Now, I hear President Ali jumping around like some Bollywood performer, and Vice President Jagdeo pretending at Fred Astaire and Ginger Rodgers (both at once) as they go through their drills about public dressing down of management, pending management changes, and the usual childishness from these supposedly adult leaders.  Why were those changes made in the first place, gents?  I saw a full color document that identified who replaced whom and offer these positions.  When political appointments are shoved into spaces like the GPL they usually cannot perform.  When the institutional memory and collective skills and talents in several key areas are lost, then the GPL can only perform up to a point.  Blackouts become the norm.  New generators are good for a warm leadership speech, but only when they are guided by the right minds and right hands.  Knock out as many old heads as was done, and what is dead follows.  The trend in what took place at different management tiers at the GPL is being paralleled at the Guyana Police Force.  I regret to say that the quality of protection that ensues, the state of mind of citizens, and the morale in these two national organizations are not for the better.

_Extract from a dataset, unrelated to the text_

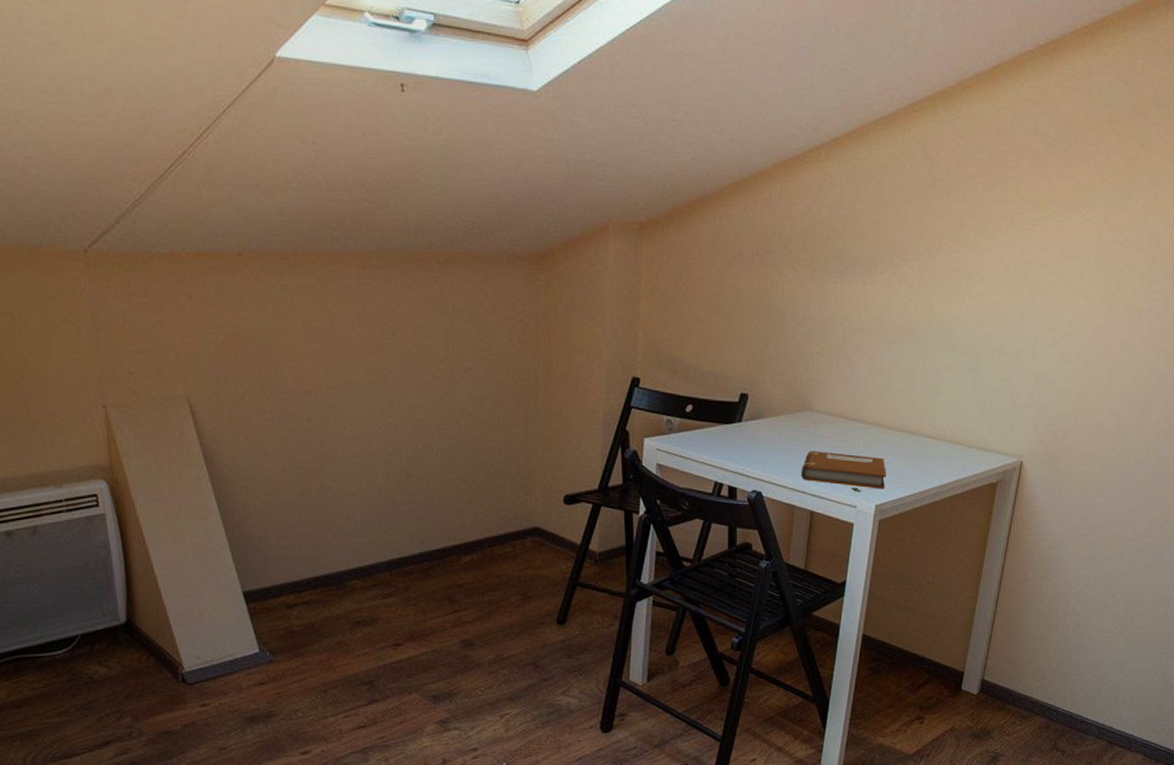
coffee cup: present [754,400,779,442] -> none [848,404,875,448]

Put the right people in place. Help them with resources.  Buy stuff that gives Guyanese the full value for their dollars.  Make the GPL a showcase of leadership wisdom and principles.  Corruption and gas-to-energy have been deliberately excluded, particularly that school of thought which insists that blackouts have intensified, so that the gas-to-energy project would be embraced as the shining knight running to the rescue.  Just do something with the GPL, so that it performs better, delivers more.  President Ali looks embarrassingly anemic and chief policymaker Jagdeo is getting better as a jester when the GPL is examined.  Over.